Alfonso Celotto: questo è il dilemma tra democrazia diretta e democrazia rappresentativa. Anche l'esempio di dicembre in Italia ce lo dimostra: in fondo la riforma costituzionale, che è una riforma molto complicata e molto tecnica, è diventata un referendum sulla figura del Presidente del Consiglio, su Renzi. E lui sperava in un plebiscito a proprio favore, approfittando della scelta sulla Costituzione, e invece il popolo ha votato contro. La tua domanda mi fa quindi capire che molto spesso la politica cerca di cavalcare gli esiti della democrazia diretta, però la democrazia diretta è spesso imprevedibile perché il popolo ha una sua anima, una sua pancia, che può essere distante dalla volontà dell'estabilishment. Quindi è giusto che esista la democrazia diretta, e anche che vada guidata, perché non è pensabile che ogni legge sottoposta al Parlamento passi per un referendum popolare. Però la politica deve accettare la volontà popolare, soprattutto se il quesito è posto in maniera chiara, univoca e precisa: a quel punto la sovranità appartiene al popolo, e quando lo chiami a intervenire consapevolmente poi ti devi adeguare alla scelta.

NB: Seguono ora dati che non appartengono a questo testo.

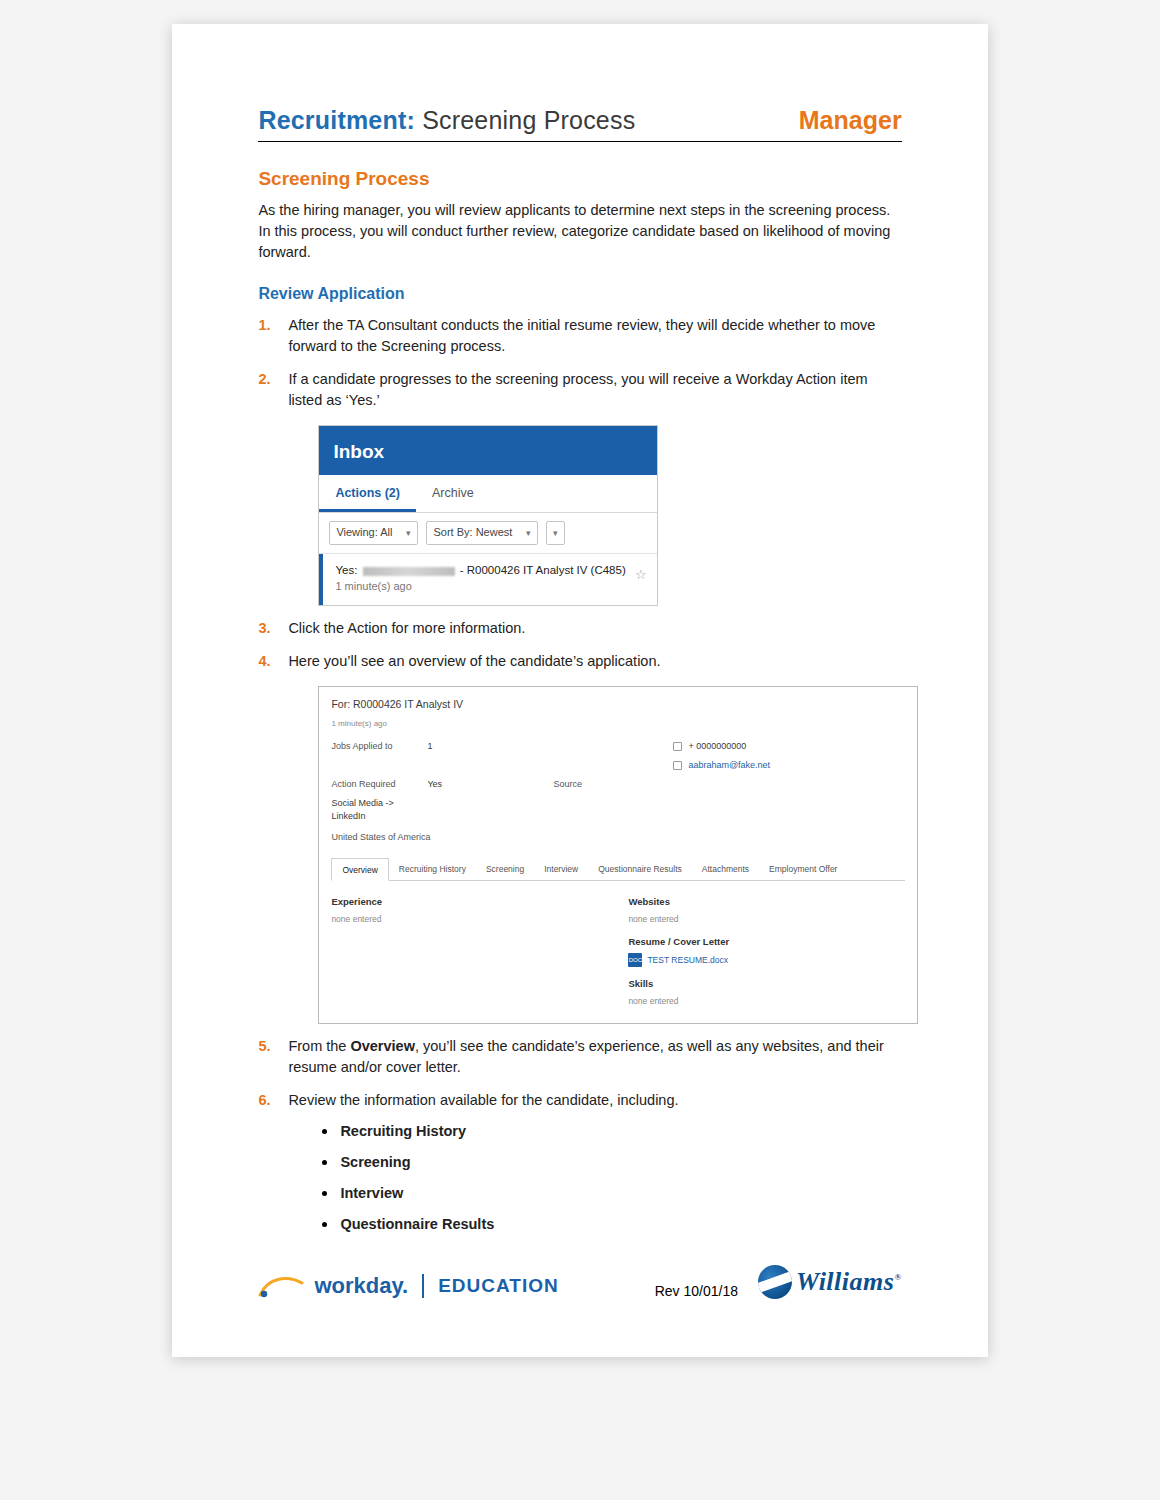Recruitment: Screening Process
Manager
Screening Process
As the hiring manager, you will review applicants to determine next steps in the screening process. In this process, you will conduct further review, categorize candidate based on likelihood of moving forward.
Review Application
After the TA Consultant conducts the initial resume review, they will decide whether to move forward to the Screening process.
If a candidate progresses to the screening process, you will receive a Workday Action item listed as ‘Yes.’
Inbox
Actions (2)
Archive
Viewing: All ▾
Sort By: Newest ▾
▾
Yes: - R0000426 IT Analyst IV (C485)
1 minute(s) ago
☆
Click the Action for more information.
Here you’ll see an overview of the candidate’s application.
For: R0000426 IT Analyst IV
1 minute(s) ago
Jobs Applied to
1
+ 0000000000
aabraham@fake.net
Action Required
Yes
Source
Social Media -> LinkedIn
United States of America
Overview Recruiting History Screening Interview Questionnaire Results Attachments Employment Offer
Experience
none entered
Websites
none entered
Resume / Cover Letter
DOC TEST RESUME.docx
Skills
none entered
From the Overview, you’ll see the candidate’s experience, as well as any websites, and their resume and/or cover letter.
Review the information available for the candidate, including.
Recruiting History
Screening
Interview
Questionnaire Results
workday. EDUCATION
Rev 10/01/18
Williams®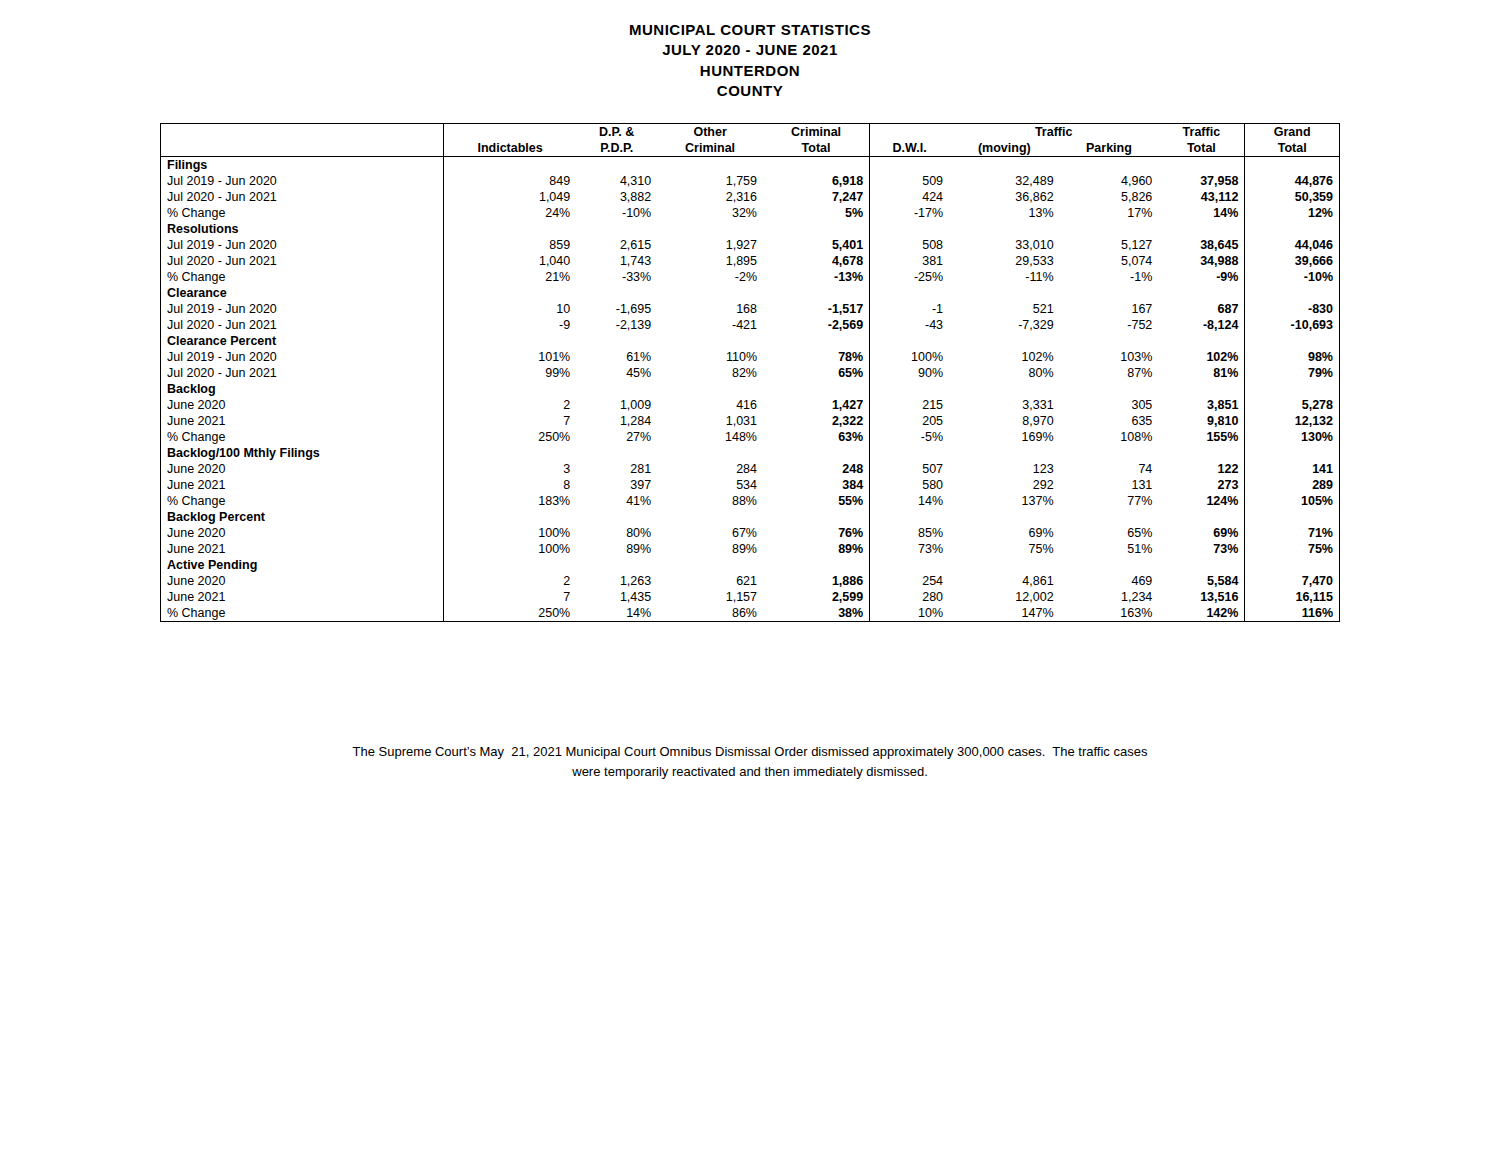MUNICIPAL COURT STATISTICS
JULY 2020 - JUNE 2021
HUNTERDON
COUNTY
| | | D.P. & | Other | Criminal | | Traffic | Traffic | Grand |
| --- | --- | --- | --- | --- | --- | --- | --- | --- |
| | Indictables | P.D.P. | Criminal | Total | D.W.I. | (moving) | Parking | Total | Total |
| Filings | | | | | | | | | |
| Jul 2019 - Jun 2020 | 849 | 4,310 | 1,759 | 6,918 | 509 | 32,489 | 4,960 | 37,958 | 44,876 |
| Jul 2020 - Jun 2021 | 1,049 | 3,882 | 2,316 | 7,247 | 424 | 36,862 | 5,826 | 43,112 | 50,359 |
| % Change | 24% | -10% | 32% | 5% | -17% | 13% | 17% | 14% | 12% |
| Resolutions | | | | | | | | | |
| Jul 2019 - Jun 2020 | 859 | 2,615 | 1,927 | 5,401 | 508 | 33,010 | 5,127 | 38,645 | 44,046 |
| Jul 2020 - Jun 2021 | 1,040 | 1,743 | 1,895 | 4,678 | 381 | 29,533 | 5,074 | 34,988 | 39,666 |
| % Change | 21% | -33% | -2% | -13% | -25% | -11% | -1% | -9% | -10% |
| Clearance | | | | | | | | | |
| Jul 2019 - Jun 2020 | 10 | -1,695 | 168 | -1,517 | -1 | 521 | 167 | 687 | -830 |
| Jul 2020 - Jun 2021 | -9 | -2,139 | -421 | -2,569 | -43 | -7,329 | -752 | -8,124 | -10,693 |
| Clearance Percent | | | | | | | | | |
| Jul 2019 - Jun 2020 | 101% | 61% | 110% | 78% | 100% | 102% | 103% | 102% | 98% |
| Jul 2020 - Jun 2021 | 99% | 45% | 82% | 65% | 90% | 80% | 87% | 81% | 79% |
| Backlog | | | | | | | | | |
| June 2020 | 2 | 1,009 | 416 | 1,427 | 215 | 3,331 | 305 | 3,851 | 5,278 |
| June 2021 | 7 | 1,284 | 1,031 | 2,322 | 205 | 8,970 | 635 | 9,810 | 12,132 |
| % Change | 250% | 27% | 148% | 63% | -5% | 169% | 108% | 155% | 130% |
| Backlog/100 Mthly Filings | | | | | | | | | |
| June 2020 | 3 | 281 | 284 | 248 | 507 | 123 | 74 | 122 | 141 |
| June 2021 | 8 | 397 | 534 | 384 | 580 | 292 | 131 | 273 | 289 |
| % Change | 183% | 41% | 88% | 55% | 14% | 137% | 77% | 124% | 105% |
| Backlog Percent | | | | | | | | | |
| June 2020 | 100% | 80% | 67% | 76% | 85% | 69% | 65% | 69% | 71% |
| June 2021 | 100% | 89% | 89% | 89% | 73% | 75% | 51% | 73% | 75% |
| Active Pending | | | | | | | | | |
| June 2020 | 2 | 1,263 | 621 | 1,886 | 254 | 4,861 | 469 | 5,584 | 7,470 |
| June 2021 | 7 | 1,435 | 1,157 | 2,599 | 280 | 12,002 | 1,234 | 13,516 | 16,115 |
| % Change | 250% | 14% | 86% | 38% | 10% | 147% | 163% | 142% | 116% |
The Supreme Court’s May 21, 2021 Municipal Court Omnibus Dismissal Order dismissed approximately 300,000 cases. The traffic cases
were temporarily reactivated and then immediately dismissed.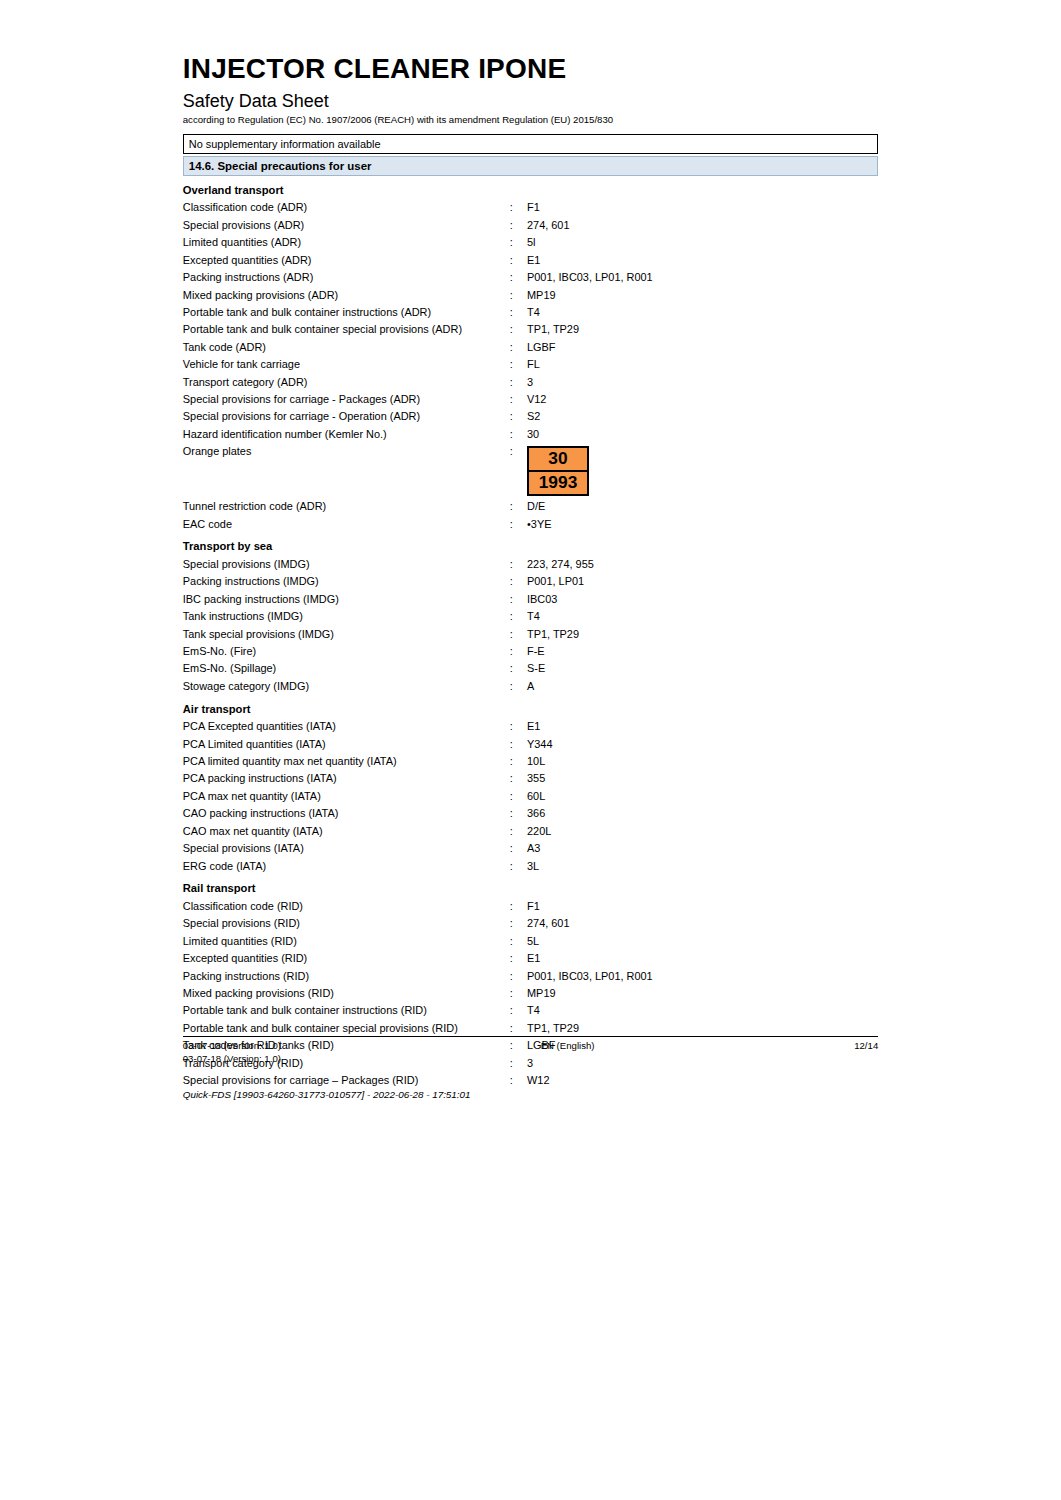INJECTOR CLEANER IPONE
Safety Data Sheet
according to Regulation (EC) No. 1907/2006 (REACH) with its amendment Regulation (EU) 2015/830
No supplementary information available
14.6. Special precautions for user
Overland transport
| Classification code (ADR) | : | F1 |
| Special provisions (ADR) | : | 274, 601 |
| Limited quantities (ADR) | : | 5l |
| Excepted quantities (ADR) | : | E1 |
| Packing instructions (ADR) | : | P001, IBC03, LP01, R001 |
| Mixed packing provisions (ADR) | : | MP19 |
| Portable tank and bulk container instructions (ADR) | : | T4 |
| Portable tank and bulk container special provisions (ADR) | : | TP1, TP29 |
| Tank code (ADR) | : | LGBF |
| Vehicle for tank carriage | : | FL |
| Transport category (ADR) | : | 3 |
| Special provisions for carriage - Packages (ADR) | : | V12 |
| Special provisions for carriage - Operation (ADR) | : | S2 |
| Hazard identification number (Kemler No.) | : | 30 |
| Orange plates | : | 30 1993 |
| Tunnel restriction code (ADR) | : | D/E |
| EAC code | : | •3YE |
Transport by sea
| Special provisions (IMDG) | : | 223, 274, 955 |
| Packing instructions (IMDG) | : | P001, LP01 |
| IBC packing instructions (IMDG) | : | IBC03 |
| Tank instructions (IMDG) | : | T4 |
| Tank special provisions (IMDG) | : | TP1, TP29 |
| EmS-No. (Fire) | : | F-E |
| EmS-No. (Spillage) | : | S-E |
| Stowage category (IMDG) | : | A |
Air transport
| PCA Excepted quantities (IATA) | : | E1 |
| PCA Limited quantities (IATA) | : | Y344 |
| PCA limited quantity max net quantity (IATA) | : | 10L |
| PCA packing instructions (IATA) | : | 355 |
| PCA max net quantity (IATA) | : | 60L |
| CAO packing instructions (IATA) | : | 366 |
| CAO max net quantity (IATA) | : | 220L |
| Special provisions (IATA) | : | A3 |
| ERG code (IATA) | : | 3L |
Rail transport
| Classification code (RID) | : | F1 |
| Special provisions (RID) | : | 274, 601 |
| Limited quantities (RID) | : | 5L |
| Excepted quantities (RID) | : | E1 |
| Packing instructions (RID) | : | P001, IBC03, LP01, R001 |
| Mixed packing provisions (RID) | : | MP19 |
| Portable tank and bulk container instructions (RID) | : | T4 |
| Portable tank and bulk container special provisions (RID) | : | TP1, TP29 |
| Tank codes for RID tanks (RID) | : | LGBF |
| Transport category (RID) | : | 3 |
| Special provisions for carriage – Packages (RID) | : | W12 |
03-07-18 (Version: 1.0)
EN (English)
12/14
03-07-18 (Version: 1.0)
Quick-FDS [19903-64260-31773-010577] - 2022-06-28 - 17:51:01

Danilo Toninelli: ringraziamo a nome di tutto il Movimento 5 Stelle il professor Alfonso Celotto. Intervisteremo altri esperti professori di Diritto Costituzionale, per capire se anche loro ritengono che gli strumenti di democrazia partecipativa possano affiancare e integrare la democrazia in maniera sana, per migliorare la partecipazione e il livello qualitativo della nostra democrazia.
Alfonso Celotto: vorrei aggiungere una cosa: il nostro modello costituzionale è un modello ottocentesco. Oggi lo si deve attualizzare, con gli strumenti moderni. Quindi non solo democrazia diretta, ma democrazia diretta partecipata elettronica. Quel modello sarà necessariamente il futuro.